I tweeted out a post (Why Aren’t You Using The Phone For Agency New Business?) on the importance of picking up the phone for agency new business this week and happened to come across a post on the Sales Hacker blog that makes for an excellent companion piece.

And more than that, the post brings up a critical point related to getting that first meeting.

But before I get there, one thing I don’t love-the post is titled The 4 Most Important Cold Call Statistics for Sales Success in 2018 and it’s a must-read, but I would posit that there’s no reason to ever make a true cold call.

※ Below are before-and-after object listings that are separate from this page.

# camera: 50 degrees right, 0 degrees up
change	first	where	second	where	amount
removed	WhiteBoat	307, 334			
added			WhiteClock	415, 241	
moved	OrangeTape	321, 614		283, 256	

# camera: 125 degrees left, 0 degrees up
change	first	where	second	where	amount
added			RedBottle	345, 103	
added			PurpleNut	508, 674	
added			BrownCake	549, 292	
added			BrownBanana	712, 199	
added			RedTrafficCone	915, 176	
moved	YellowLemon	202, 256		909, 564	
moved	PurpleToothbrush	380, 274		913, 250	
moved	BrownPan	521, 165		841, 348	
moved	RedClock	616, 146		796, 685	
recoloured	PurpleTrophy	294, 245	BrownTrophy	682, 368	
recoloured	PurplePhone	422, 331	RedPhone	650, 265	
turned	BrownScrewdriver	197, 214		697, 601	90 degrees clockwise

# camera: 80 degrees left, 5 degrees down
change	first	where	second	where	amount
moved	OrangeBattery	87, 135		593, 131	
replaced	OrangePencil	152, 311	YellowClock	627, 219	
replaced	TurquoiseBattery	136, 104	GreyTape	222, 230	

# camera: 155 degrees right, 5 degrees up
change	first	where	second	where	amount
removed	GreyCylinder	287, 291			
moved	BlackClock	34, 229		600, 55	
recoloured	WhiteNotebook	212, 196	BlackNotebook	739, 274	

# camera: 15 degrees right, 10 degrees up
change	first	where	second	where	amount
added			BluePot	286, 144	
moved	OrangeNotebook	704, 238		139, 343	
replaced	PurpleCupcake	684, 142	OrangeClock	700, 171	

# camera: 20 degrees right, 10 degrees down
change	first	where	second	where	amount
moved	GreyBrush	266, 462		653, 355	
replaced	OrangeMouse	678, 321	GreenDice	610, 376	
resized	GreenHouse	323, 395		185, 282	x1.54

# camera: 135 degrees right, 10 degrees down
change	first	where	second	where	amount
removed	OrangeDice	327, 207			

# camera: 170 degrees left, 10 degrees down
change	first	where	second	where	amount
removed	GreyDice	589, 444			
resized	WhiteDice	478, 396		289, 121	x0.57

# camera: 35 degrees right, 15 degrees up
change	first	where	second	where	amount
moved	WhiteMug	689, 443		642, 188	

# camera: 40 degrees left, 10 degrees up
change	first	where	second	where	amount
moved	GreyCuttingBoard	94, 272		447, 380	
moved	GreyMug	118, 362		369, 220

We (that is, RSW/US) are firm believers in a process that warms up the prospect with a few initial touches, all value-driven, so that once we actually do reach out via phone, that prospect is, minimally, aware of our client/the agency we’re representing.

OK, got that out of the way.

Now to the critical point, and I really can’t stress how important this is to your new business process-it should be the foundation of your overall new business mindset:

The “name of the game” in cold calling is different than other types of sales calls, such as sales discovery calls. Cold calls are not necessarily about listening or asking great questions.

They are about buying time, educating, and selling the meeting.

Achieving that goal is just as much about being listened to as it is listening well.

This is so, so important, and if you think about it, sounds anathema to what you traditionally learn about the optimal sales call-less talking on your end and more listening to the prospect.

That still holds true, but what agencies often gloss over is the nuance between, as the author points out, a sales discovery call, and the initial call that gets to that discovery conversation.

It is counterintuitive.  For example, one of the four points/stats mentioned in the post is the following:

Successful Cold Calls Involve Less “Listening” Than Other Calls

Yes!

The post explains further:

The talk-to-listen ratio for successful cold calls is higher than unsuccessful ones. The rep “owns” more of the conversation. . . Successful cold calls involve longer (not shorter) “monologues” from the sales rep.

So much about agency new business, rightfully so, is about listening to the prospect, but that’s not the first step.

I’ll give you one more quote from the post to underline this point, and it’s my favorite:

The average prospect monologue length in successful cold calls is only 3.5 seconds

That is, how long you can get the prospect to talk uninterrupted. It’s 8 seconds in unsuccessful cold calls.

Prospect monologue: 3.5s vs. 8s. Successful cold calls actually don’t have long bursts of talking from the customer.

Your job is not discovery. It’s to get the meeting.

That last line (above) should be the mantra for your first step in the new business process.

And it’s a step that’s often overlooked. Make sure, whoever is driving new business for you, that it’s taken to heart.